Four views on Islam and the state
Can Islam support a secular, democratic government?
from the August 30, 2007 edition
Page 3 of 4
The leery Arab street
By Jorgen S. Nielsen
DAMASCUS, SYRIA – Why is it that Muslims appear to find it so difficult to see anything positive in Western secularism?
In some Muslim languages, the discussion is made almost impossible by the fact that the word used for secularism translates into English as "no religion" or "without religion."
Certainly, Muslims do not like a lot of what they see as Western: the loneliness of the individual, the breakdown of the family, the destruction of drug addiction, random violence, recreational sex. Of course, they are not alone in feeling these concerns, and many conclude that the cause is the decline of religion.
In the mid-1920s, the Egyptian scholar Ali Abd al-Raziq's book "Islam and the Roots of Government" argued that the prophet Muhammad had founded a religion, not a state, so religion should not determine state structures today. The book was immediately condemned and, we are told by most Islamic scholars, is no longer of interest. But it has remained continuously in print since then and can still be bought in Cairo bookshops. So someone must be reading it!

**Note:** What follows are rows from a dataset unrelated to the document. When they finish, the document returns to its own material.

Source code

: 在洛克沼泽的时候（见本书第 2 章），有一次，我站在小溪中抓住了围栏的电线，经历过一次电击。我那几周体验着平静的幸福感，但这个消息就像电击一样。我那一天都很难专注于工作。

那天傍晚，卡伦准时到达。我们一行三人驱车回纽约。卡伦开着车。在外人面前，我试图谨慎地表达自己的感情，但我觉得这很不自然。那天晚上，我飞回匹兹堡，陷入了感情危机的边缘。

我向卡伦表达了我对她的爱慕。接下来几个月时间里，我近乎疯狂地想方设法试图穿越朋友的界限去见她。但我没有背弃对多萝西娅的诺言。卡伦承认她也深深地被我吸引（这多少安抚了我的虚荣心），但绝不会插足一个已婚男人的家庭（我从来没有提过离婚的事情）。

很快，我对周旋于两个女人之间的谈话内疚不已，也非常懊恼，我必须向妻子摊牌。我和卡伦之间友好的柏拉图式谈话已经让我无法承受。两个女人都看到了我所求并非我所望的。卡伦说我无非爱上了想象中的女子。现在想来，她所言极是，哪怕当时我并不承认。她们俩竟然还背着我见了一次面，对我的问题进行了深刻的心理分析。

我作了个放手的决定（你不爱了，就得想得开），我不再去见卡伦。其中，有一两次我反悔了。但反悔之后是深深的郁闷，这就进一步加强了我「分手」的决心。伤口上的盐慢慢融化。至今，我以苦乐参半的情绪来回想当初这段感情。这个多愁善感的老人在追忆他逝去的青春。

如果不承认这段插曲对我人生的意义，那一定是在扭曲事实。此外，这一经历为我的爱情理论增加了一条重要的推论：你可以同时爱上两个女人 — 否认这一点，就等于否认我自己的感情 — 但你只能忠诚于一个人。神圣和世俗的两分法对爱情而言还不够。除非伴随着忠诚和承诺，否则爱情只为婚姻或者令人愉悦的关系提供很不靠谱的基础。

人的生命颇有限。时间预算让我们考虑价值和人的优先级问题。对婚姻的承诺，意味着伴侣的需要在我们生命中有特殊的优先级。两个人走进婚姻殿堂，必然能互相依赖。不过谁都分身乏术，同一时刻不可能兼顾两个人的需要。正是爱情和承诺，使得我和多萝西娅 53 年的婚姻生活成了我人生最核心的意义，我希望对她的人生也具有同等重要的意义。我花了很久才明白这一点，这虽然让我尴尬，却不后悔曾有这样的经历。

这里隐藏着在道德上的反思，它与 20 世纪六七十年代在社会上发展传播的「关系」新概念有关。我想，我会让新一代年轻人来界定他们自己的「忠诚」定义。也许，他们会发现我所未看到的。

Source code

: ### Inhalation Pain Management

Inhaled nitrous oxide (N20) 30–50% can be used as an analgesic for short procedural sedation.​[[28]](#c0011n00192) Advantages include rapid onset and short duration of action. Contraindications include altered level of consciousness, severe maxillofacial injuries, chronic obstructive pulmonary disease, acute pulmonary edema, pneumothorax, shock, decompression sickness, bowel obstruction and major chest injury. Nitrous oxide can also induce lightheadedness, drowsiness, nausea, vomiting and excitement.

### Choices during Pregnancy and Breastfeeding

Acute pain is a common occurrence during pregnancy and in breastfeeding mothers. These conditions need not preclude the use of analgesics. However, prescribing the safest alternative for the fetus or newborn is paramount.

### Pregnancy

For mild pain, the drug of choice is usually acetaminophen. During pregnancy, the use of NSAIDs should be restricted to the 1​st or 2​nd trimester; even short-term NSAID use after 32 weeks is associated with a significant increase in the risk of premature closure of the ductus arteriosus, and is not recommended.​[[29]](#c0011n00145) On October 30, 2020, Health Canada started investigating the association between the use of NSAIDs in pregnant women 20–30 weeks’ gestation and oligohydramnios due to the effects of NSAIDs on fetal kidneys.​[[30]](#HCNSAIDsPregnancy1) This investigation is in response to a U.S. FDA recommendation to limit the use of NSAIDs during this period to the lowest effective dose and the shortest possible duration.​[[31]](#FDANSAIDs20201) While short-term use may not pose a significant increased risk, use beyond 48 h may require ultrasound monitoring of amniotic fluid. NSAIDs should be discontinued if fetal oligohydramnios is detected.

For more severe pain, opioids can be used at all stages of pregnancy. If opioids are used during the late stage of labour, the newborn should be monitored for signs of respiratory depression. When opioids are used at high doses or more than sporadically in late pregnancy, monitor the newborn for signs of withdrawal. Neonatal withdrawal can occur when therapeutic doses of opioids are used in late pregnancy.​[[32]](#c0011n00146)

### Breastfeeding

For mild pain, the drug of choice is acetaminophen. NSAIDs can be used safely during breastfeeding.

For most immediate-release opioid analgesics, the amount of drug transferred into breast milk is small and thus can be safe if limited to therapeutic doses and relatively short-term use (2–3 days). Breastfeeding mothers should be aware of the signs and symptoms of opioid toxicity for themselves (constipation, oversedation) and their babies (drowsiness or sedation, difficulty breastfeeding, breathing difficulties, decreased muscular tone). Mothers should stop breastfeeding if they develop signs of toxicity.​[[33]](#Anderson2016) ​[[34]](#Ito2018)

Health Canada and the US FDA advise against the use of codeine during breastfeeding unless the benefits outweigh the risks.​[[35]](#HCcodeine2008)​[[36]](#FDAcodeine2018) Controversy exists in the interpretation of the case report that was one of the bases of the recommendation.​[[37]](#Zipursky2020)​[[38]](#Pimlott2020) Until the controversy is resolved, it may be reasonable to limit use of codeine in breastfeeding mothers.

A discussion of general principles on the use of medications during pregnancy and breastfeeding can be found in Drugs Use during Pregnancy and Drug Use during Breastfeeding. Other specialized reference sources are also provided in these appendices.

I talked recently with a group of Islamic scholars from one of the more conservative movements in Britain. We got on to the topic of an "Islamic order." Clearly, it was not enough that a government or economic system should call itself Islamic. It had to be Islamic. But what did that mean? That led to things such as social justice, a reliable legal system, personal liberty, equality, popular participation, accountable rulers, etc. One scholar ventured that northern European welfare states were arguably a good deal more "Islamic" than any state in the Muslim world.
If there are such important shared values, why then such mixed feelings about the idea of secularism? Clearly, the attack on secularism is encouraged by the clerics. If religion in its traditional forms is pushed to the margins of public life, what remains for them?
On the Arab street, secularism is often seen as a foreign import, brought in by the colonialists as a way of limiting the power of the Islamic religious institutions that often provided the core of anticolonial resistance. Secular politics is also associated with the military dictatorships that survived in alliance with the opposing powers of the cold-war period.
Today, the only effective challenge to this inheritance comes from the Islamist movements, and people arguing for a secular perspective run the constant danger of being accused of collaboration with the West. It is this twin dynamic that makes it more likely for many to tilt away from modern, pluralistic secularism toward a religious political system.
• Jorgen S. Nielsen is director of the Danish Institute in Damascus. His essay is from the Common Ground News Service.